Tandis que, si le DPF arrive avant l’ordonnance finale du DPC, c’est le même scénario : l’entreprise saisira le cadre de haut niveau pour rafraîchir sa prétention d’être en pleine conformité avec les règles de l’UE et repoussera la boîte sur la route (probablement pour beaucoup années de plus).
Mais même si une ordonnance ordonnant à Meta de suspendre ses flux de données vient en premier, la société demandera sûrement à tous ses avocats locaux de trouver de nouvelles façons de retarder le couteau. Un appel de toute ordonnance réglementaire pour arrêter d’exporter les données des utilisateurs de l’UE est certain. Elle peut également tenter de surseoir à l’exécution en attendant l’issue de son recours. Bien qu’il ne soit pas certain que les tribunaux autoriseraient cela.
Il y a aussi une autre possibilité.

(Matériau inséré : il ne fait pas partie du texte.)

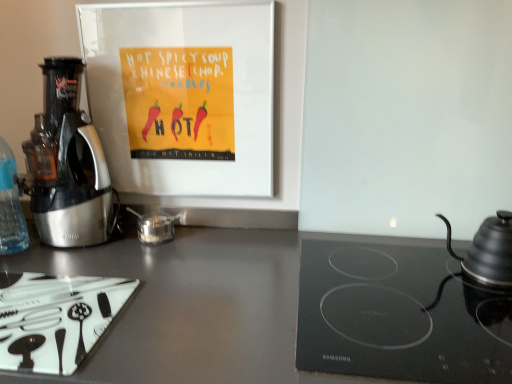
Question: Is transparent plastic bottle at left with metallic silver coffee maker at left?

Choices:
 (A) yes
 (B) no

Answer: (B)

Question: Is transparent plastic bottle at left in front of metallic silver coffee maker at left?

Choices:
 (A) yes
 (B) no

Answer: (B)

Question: From the image's perspective, is transparent plastic bottle at left above metallic silver coffee maker at left?

Choices:
 (A) no
 (B) yes

Answer: (A)

Question: Could you tell me if transparent plastic bottle at left is turned towards metallic silver coffee maker at left?

Choices:
 (A) no
 (B) yes

Answer: (A)

Question: Can you confirm if transparent plastic bottle at left is taller than metallic silver coffee maker at left?

Choices:
 (A) no
 (B) yes

Answer: (A)

Question: From a real-world perspective, relative to transparent plastic bottle at left, is metallic silver coffee maker at left vertically above or below?

Choices:
 (A) above
 (B) below

Answer: (A)

Question: Is metallic silver coffee maker at left to the left or to the right of transparent plastic bottle at left in the image?

Choices:
 (A) left
 (B) right

Answer: (B)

La décision finale du DPC pourrait donner à Meta un délai pour arrêter les flux de données – disons deux ou trois mois – ce qui pourrait lui faire gagner juste assez de temps pour que le DPF soit adopté, lui permettant de redémarrer sa base juridique en utilisant le nouveau cadre et évitez à nouveau la menace d’un arrêt.
Le mois dernier, la commissaire du DPC, Helen Dixon, a admis à Reuters que la chronologie était « en train de se terminer ».
Les observateurs de la vie privée examineront certainement celui-ci de près pour voir si Meta fait face à un dernier calcul sur les transferts de données à long, long terme. Ou s’il s’accroche à un autre moyen de continuer à jouer les régulateurs et les législateurs les uns contre les autres.